All the lines below should appear again unchanged, though their pictures should not.

[[ Given information, beginning ]]

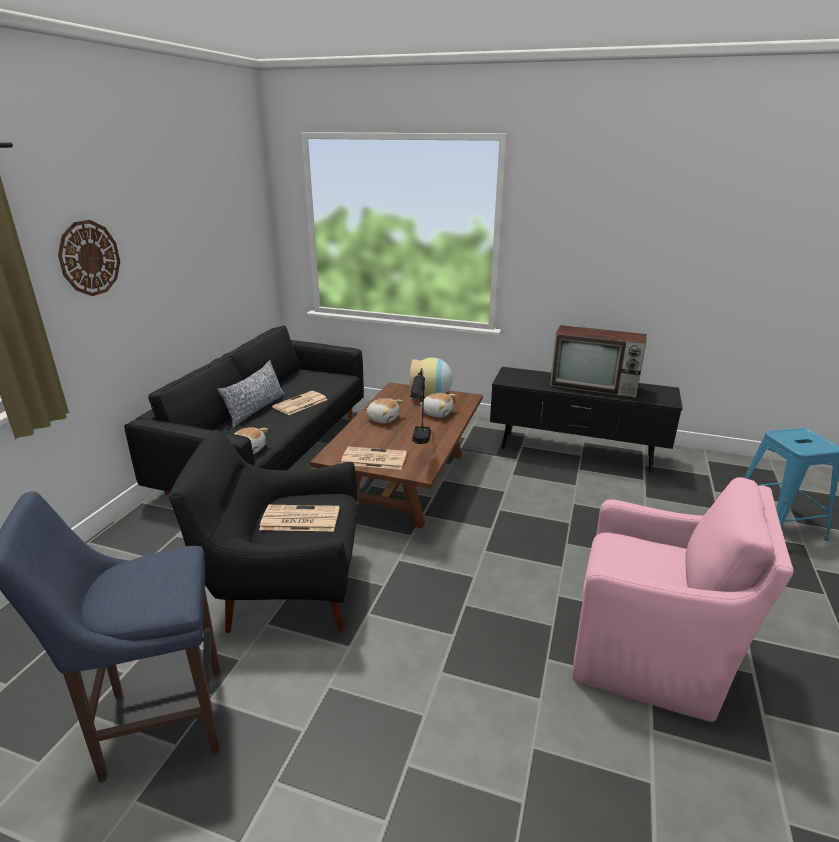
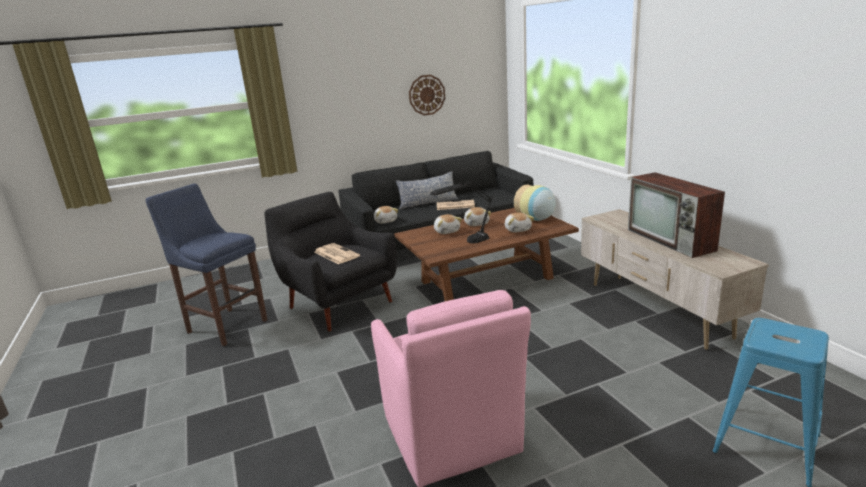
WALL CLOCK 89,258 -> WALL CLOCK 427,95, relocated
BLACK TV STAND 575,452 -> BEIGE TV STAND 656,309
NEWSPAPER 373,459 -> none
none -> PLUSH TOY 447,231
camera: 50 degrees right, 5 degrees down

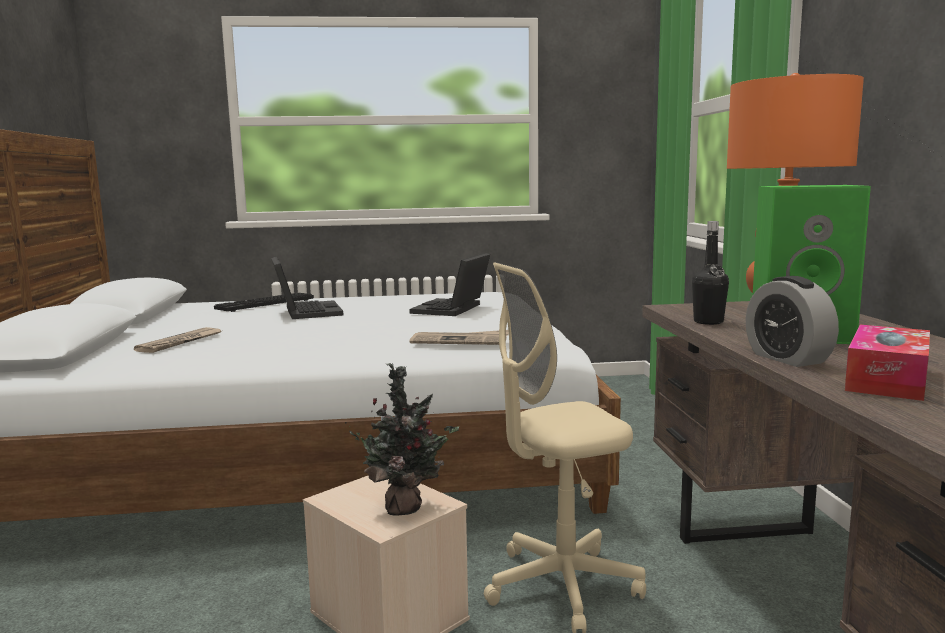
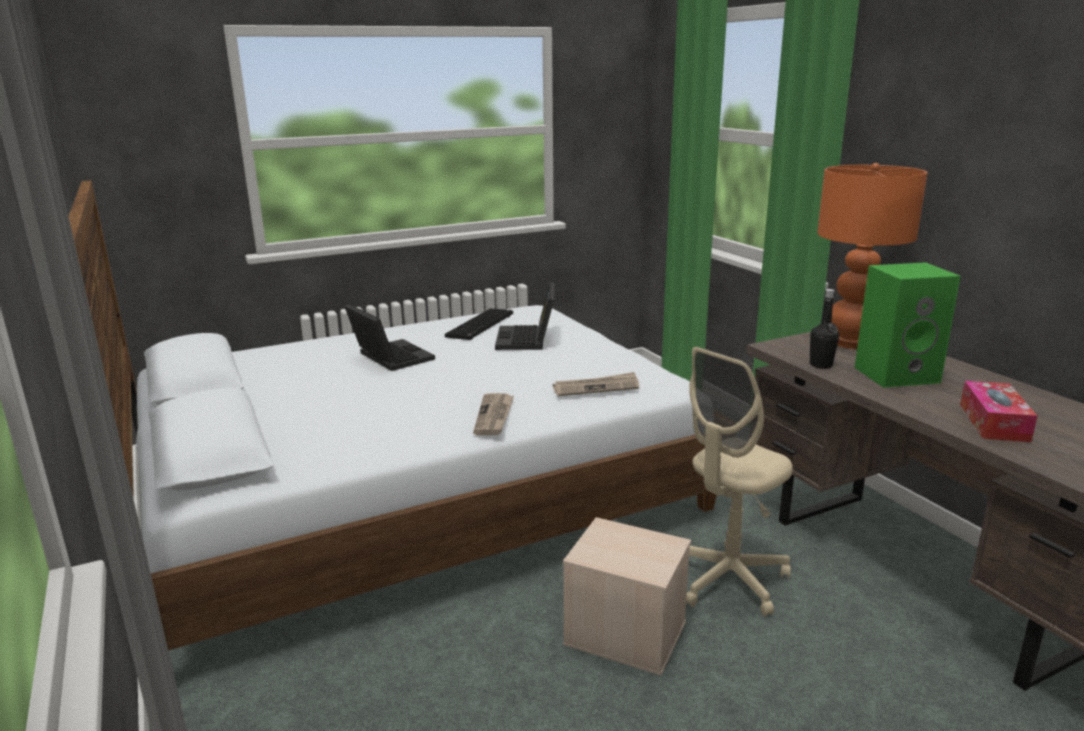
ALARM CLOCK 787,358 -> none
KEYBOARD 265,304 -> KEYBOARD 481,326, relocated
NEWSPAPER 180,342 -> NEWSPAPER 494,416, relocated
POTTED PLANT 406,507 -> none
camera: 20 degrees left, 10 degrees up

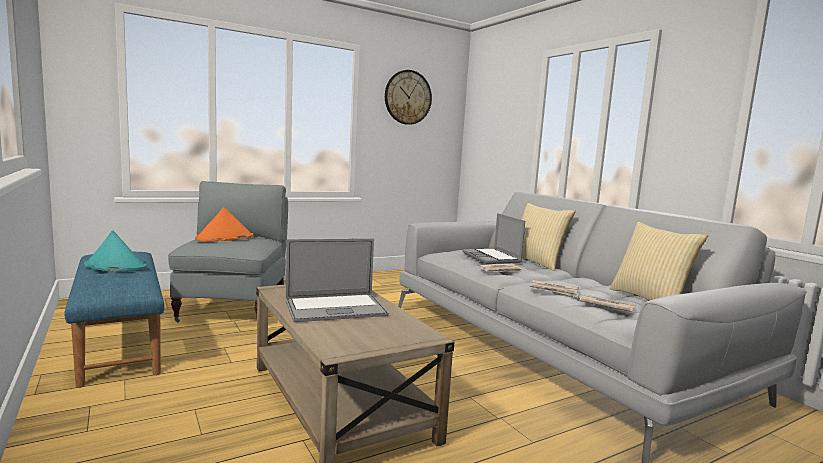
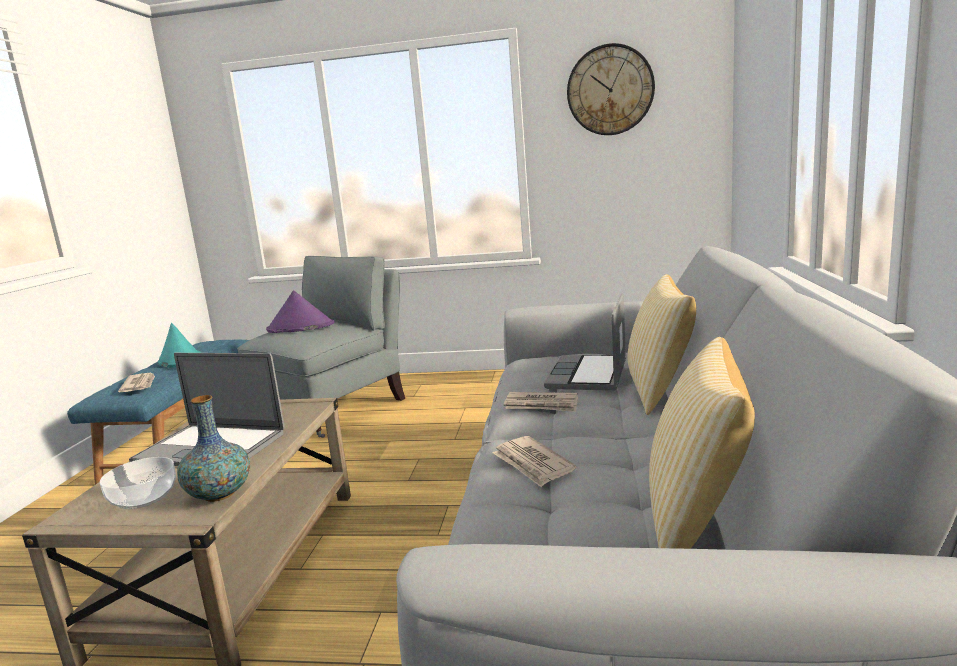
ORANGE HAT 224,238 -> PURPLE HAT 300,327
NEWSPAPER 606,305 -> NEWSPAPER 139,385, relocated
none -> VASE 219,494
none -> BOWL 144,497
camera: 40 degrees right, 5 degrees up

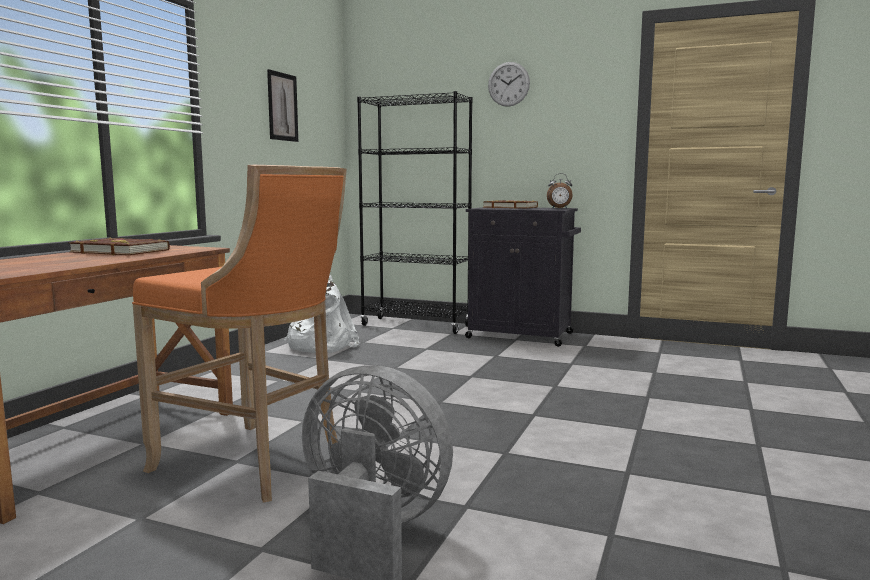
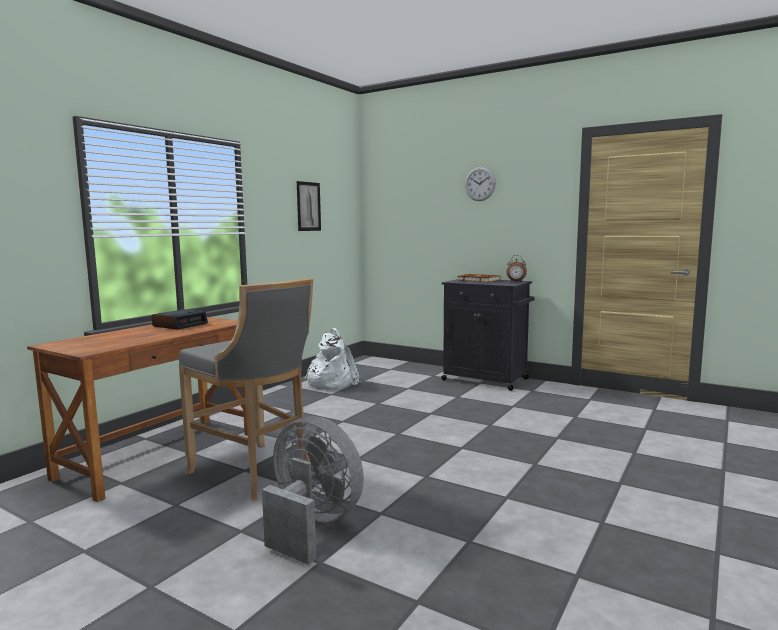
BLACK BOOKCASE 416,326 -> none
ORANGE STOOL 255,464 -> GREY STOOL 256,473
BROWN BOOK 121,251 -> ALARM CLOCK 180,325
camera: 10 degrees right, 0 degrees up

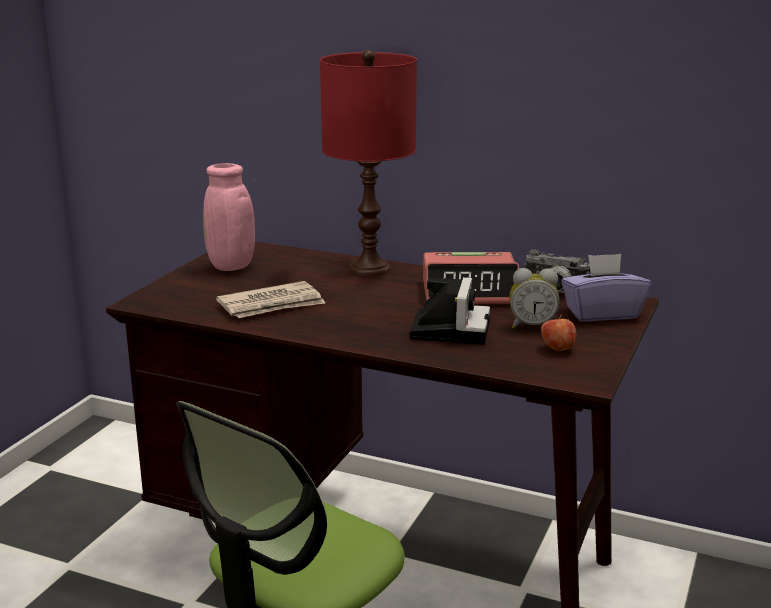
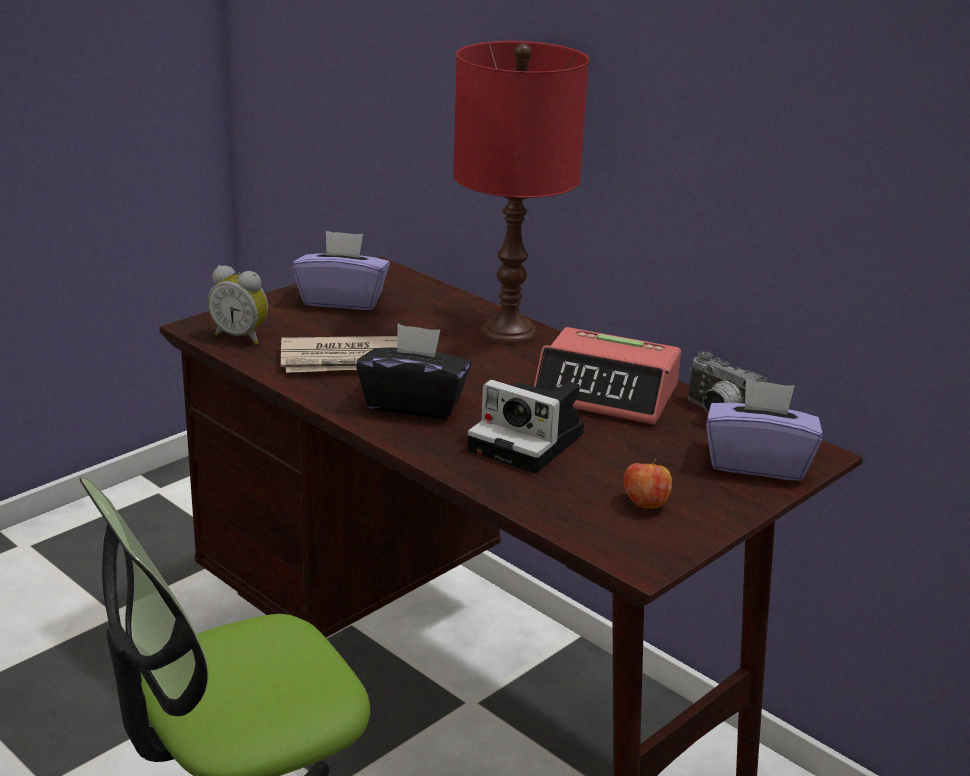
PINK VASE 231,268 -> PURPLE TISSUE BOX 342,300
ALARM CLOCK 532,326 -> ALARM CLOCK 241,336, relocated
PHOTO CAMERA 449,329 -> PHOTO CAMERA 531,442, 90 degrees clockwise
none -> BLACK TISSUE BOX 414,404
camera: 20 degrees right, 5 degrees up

[[ Given information, end ]]

- Solution
WALL CLOCK 89,258 -> WALL CLOCK 427,95, relocated
BLACK TV STAND 575,452 -> BEIGE TV STAND 656,309
NEWSPAPER 373,459 -> none
none -> PLUSH TOY 447,231
camera: 50 degrees right, 5 degrees down

ALARM CLOCK 787,358 -> none
KEYBOARD 265,304 -> KEYBOARD 481,326, relocated
NEWSPAPER 180,342 -> NEWSPAPER 494,416, relocated
POTTED PLANT 406,507 -> none
camera: 20 degrees left, 10 degrees up

ORANGE HAT 224,238 -> PURPLE HAT 300,327
NEWSPAPER 606,305 -> NEWSPAPER 139,385, relocated
none -> VASE 219,494
none -> BOWL 144,497
camera: 40 degrees right, 5 degrees up

BLACK BOOKCASE 416,326 -> none
ORANGE STOOL 255,464 -> GREY STOOL 256,473
BROWN BOOK 121,251 -> ALARM CLOCK 180,325
camera: 10 degrees right, 0 degrees up

PINK VASE 231,268 -> PURPLE TISSUE BOX 342,300
ALARM CLOCK 532,326 -> ALARM CLOCK 241,336, relocated
PHOTO CAMERA 449,329 -> PHOTO CAMERA 531,442, 90 degrees clockwise
none -> BLACK TISSUE BOX 414,404
camera: 20 degrees right, 5 degrees up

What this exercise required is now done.